Extending EDM to collaborative settings requires:

• Federated Consolidation: Privacy-preserving aggregation of high-quality experiences across agents
• Coordination Metrics: Extend PEI to measure team-level efficiency, not just individual performance
• Conflict Resolution: Handle cases where agents disagree on experience quality

8.5.3. Meta-Learning for Threshold Adaptation

Current work uses fixed thresholds (${\tau }_{storage}=0.8$). Future research should explore:

• Domain-specific threshold learning through meta-optimization
• Dynamic threshold adjustment based on exploration vs. exploitation phases
• Multi-criteria consolidation (e.g., weighted combination of PEI, FRR, safety scores)

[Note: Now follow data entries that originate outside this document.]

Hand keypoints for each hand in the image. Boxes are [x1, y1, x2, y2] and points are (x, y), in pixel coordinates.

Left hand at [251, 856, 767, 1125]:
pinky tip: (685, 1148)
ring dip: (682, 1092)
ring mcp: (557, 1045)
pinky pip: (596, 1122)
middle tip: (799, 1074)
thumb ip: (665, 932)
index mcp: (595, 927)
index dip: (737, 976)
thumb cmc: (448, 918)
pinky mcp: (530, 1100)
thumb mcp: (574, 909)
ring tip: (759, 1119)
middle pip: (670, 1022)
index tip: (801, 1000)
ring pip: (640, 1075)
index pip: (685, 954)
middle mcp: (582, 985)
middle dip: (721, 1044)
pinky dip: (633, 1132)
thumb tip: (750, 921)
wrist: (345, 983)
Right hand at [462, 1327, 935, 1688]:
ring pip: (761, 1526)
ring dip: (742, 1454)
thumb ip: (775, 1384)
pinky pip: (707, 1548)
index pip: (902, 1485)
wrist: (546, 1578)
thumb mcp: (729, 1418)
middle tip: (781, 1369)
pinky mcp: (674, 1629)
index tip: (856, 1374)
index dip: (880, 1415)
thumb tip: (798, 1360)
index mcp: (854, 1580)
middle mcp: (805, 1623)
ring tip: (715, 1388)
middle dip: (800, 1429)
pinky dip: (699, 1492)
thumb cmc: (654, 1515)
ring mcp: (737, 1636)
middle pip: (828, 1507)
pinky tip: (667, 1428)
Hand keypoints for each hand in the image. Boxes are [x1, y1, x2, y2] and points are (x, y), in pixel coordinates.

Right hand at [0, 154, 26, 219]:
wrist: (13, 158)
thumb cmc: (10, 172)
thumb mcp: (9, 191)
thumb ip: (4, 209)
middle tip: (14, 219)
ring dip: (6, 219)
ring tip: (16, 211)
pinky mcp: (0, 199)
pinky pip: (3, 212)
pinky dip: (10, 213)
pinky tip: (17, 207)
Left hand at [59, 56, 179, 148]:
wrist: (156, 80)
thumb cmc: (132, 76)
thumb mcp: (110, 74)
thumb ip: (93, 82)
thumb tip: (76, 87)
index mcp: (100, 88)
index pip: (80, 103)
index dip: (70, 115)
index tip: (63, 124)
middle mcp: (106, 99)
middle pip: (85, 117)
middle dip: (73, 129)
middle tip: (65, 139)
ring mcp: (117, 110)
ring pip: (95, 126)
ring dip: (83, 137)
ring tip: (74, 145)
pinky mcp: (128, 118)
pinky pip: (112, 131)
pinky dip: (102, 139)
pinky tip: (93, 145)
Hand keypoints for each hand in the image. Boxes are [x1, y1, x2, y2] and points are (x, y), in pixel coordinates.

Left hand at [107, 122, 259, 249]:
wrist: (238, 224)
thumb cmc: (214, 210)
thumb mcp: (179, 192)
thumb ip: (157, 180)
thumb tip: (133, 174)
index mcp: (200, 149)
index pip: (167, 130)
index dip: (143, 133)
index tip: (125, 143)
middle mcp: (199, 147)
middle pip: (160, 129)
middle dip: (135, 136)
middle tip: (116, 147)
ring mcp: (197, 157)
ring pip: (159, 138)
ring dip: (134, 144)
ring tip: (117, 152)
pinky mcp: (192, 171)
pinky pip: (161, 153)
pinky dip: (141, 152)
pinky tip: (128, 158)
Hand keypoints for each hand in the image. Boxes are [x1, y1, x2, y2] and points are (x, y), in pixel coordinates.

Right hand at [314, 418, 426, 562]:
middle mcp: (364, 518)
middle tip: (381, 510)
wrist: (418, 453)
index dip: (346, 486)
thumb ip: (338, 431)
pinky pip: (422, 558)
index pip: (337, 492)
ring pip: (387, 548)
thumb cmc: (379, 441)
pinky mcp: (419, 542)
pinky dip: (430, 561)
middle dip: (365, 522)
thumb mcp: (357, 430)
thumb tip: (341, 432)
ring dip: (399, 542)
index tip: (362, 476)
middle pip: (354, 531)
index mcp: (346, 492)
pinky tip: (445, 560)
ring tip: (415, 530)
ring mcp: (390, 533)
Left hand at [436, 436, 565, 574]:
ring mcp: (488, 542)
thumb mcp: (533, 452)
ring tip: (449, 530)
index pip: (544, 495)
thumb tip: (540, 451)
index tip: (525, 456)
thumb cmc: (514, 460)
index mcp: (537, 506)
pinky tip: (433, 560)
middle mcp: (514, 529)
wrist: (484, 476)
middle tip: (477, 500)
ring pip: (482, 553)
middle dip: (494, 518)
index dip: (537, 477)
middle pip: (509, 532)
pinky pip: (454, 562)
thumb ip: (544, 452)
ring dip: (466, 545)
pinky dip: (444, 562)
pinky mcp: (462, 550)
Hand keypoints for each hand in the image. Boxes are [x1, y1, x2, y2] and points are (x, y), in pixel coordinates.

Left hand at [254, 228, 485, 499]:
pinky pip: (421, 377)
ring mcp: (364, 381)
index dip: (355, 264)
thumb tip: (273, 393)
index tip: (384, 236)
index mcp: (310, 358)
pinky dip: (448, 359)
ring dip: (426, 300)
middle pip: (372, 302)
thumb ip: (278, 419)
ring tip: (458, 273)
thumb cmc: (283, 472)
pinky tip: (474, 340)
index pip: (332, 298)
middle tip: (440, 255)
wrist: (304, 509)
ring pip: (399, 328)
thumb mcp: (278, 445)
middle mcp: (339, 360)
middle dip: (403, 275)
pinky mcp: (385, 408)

8.6. Long-Term Vision: Closing the Trust Loop

The ultimate objective is to establish a complete trust loop for reliable agentic AI:

$$\mathrm{Evaluation}\stackrel{\mathrm{metrics}}{\to }\mathrm{Control}\stackrel{\mathrm{performance}}{\to }\mathrm{Persistence}\stackrel{\mathrm{retrieval}}{\to }\mathrm{Execution}$$

Where:

• Evaluation certifies reliability through diagnostic metrics
• Control maintains reliability through adaptive planning
• Persistence preserves reliability through selective consolidation
• Execution leverages high-quality memory for efficient decision-making

This closed-loop architecture ensures that reliability is not merely achieved momentarily, but accumulated, governed, and preserved across the agent’s operational lifespan—a foundational requirement for deploying agentic AI in safety-critical, high-stakes domains.

8.7. Final Reflection

The transition from episodic evaluation to cumulative reliability mirrors the evolution of human expertise: novices execute tasks; experts accumulate refined strategies through selective retention of what works. EDM operationalizes this principle through persistence governance, establishing the architectural foundation for agentic systems that not only learn from experience, but learn what to remember.